◆ Records for processing:
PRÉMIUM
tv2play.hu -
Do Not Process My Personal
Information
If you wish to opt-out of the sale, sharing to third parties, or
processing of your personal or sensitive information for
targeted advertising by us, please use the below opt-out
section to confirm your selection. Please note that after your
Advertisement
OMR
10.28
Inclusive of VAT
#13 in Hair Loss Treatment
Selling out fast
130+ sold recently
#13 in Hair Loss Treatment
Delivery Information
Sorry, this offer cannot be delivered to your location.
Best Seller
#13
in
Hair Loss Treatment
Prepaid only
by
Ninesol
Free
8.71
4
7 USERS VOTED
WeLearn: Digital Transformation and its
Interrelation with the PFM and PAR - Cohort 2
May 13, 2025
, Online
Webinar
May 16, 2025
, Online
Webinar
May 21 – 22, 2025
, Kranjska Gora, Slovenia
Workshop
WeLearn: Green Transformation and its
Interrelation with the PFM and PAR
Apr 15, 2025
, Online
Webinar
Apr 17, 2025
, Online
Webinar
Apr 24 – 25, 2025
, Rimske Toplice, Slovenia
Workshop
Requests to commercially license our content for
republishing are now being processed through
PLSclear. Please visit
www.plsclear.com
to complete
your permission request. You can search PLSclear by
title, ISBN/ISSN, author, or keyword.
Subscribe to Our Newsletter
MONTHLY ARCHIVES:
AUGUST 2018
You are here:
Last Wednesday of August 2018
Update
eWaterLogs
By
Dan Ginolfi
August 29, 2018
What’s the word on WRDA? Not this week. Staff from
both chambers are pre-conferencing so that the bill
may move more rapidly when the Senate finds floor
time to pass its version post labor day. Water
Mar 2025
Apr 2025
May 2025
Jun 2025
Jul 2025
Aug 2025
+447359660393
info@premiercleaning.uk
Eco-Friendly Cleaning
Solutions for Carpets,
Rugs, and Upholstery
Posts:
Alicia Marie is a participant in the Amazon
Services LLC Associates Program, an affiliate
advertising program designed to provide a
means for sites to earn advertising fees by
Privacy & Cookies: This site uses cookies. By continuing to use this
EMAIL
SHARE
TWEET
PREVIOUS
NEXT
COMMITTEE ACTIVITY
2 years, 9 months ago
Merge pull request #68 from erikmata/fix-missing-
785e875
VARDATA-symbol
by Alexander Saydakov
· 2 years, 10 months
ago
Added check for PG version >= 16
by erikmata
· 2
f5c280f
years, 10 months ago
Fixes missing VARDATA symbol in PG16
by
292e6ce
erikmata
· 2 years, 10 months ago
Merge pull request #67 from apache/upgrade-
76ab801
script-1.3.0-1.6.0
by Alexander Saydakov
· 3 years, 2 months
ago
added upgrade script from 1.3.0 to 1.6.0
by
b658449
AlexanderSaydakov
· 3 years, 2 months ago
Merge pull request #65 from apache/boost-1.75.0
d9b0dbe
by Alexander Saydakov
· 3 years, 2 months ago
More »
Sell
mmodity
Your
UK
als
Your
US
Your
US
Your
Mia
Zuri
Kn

◆ Task to complete: Copy out the entire listing above, line for line, without changing a word.

◆ Answer to the exercise:
PRÉMIUM
tv2play.hu -
Do Not Process My Personal
Information
If you wish to opt-out of the sale, sharing to third parties, or
processing of your personal or sensitive information for
targeted advertising by us, please use the below opt-out
section to confirm your selection. Please note that after your
Advertisement
OMR
10.28
Inclusive of VAT
#13 in Hair Loss Treatment
Selling out fast
130+ sold recently
#13 in Hair Loss Treatment
Delivery Information
Sorry, this offer cannot be delivered to your location.
Best Seller
#13
in
Hair Loss Treatment
Prepaid only
by
Ninesol
Free
8.71
4
7 USERS VOTED
WeLearn: Digital Transformation and its
Interrelation with the PFM and PAR - Cohort 2
May 13, 2025
, Online
Webinar
May 16, 2025
, Online
Webinar
May 21 – 22, 2025
, Kranjska Gora, Slovenia
Workshop
WeLearn: Green Transformation and its
Interrelation with the PFM and PAR
Apr 15, 2025
, Online
Webinar
Apr 17, 2025
, Online
Webinar
Apr 24 – 25, 2025
, Rimske Toplice, Slovenia
Workshop
Requests to commercially license our content for
republishing are now being processed through
PLSclear. Please visit
www.plsclear.com
to complete
your permission request. You can search PLSclear by
title, ISBN/ISSN, author, or keyword.
Subscribe to Our Newsletter
MONTHLY ARCHIVES:
AUGUST 2018
You are here:
Last Wednesday of August 2018
Update
eWaterLogs
By
Dan Ginolfi
August 29, 2018
What’s the word on WRDA? Not this week. Staff from
both chambers are pre-conferencing so that the bill
may move more rapidly when the Senate finds floor
time to pass its version post labor day. Water
Mar 2025
Apr 2025
May 2025
Jun 2025
Jul 2025
Aug 2025
+447359660393
info@premiercleaning.uk
Eco-Friendly Cleaning
Solutions for Carpets,
Rugs, and Upholstery
Posts:
Alicia Marie is a participant in the Amazon
Services LLC Associates Program, an affiliate
advertising program designed to provide a
means for sites to earn advertising fees by
Privacy & Cookies: This site uses cookies. By continuing to use this
EMAIL
SHARE
TWEET
PREVIOUS
NEXT
COMMITTEE ACTIVITY
2 years, 9 months ago
Merge pull request #68 from erikmata/fix-missing-
785e875
VARDATA-symbol
by Alexander Saydakov
· 2 years, 10 months
ago
Added check for PG version >= 16
by erikmata
· 2
f5c280f
years, 10 months ago
Fixes missing VARDATA symbol in PG16
by
292e6ce
erikmata
· 2 years, 10 months ago
Merge pull request #67 from apache/upgrade-
76ab801
script-1.3.0-1.6.0
by Alexander Saydakov
· 3 years, 2 months
ago
added upgrade script from 1.3.0 to 1.6.0
by
b658449
AlexanderSaydakov
· 3 years, 2 months ago
Merge pull request #65 from apache/boost-1.75.0
d9b0dbe
by Alexander Saydakov
· 3 years, 2 months ago
More »
Sell
mmodity
Your
UK
als
Your
US
Your
US
Your
Mia
Zuri
Kn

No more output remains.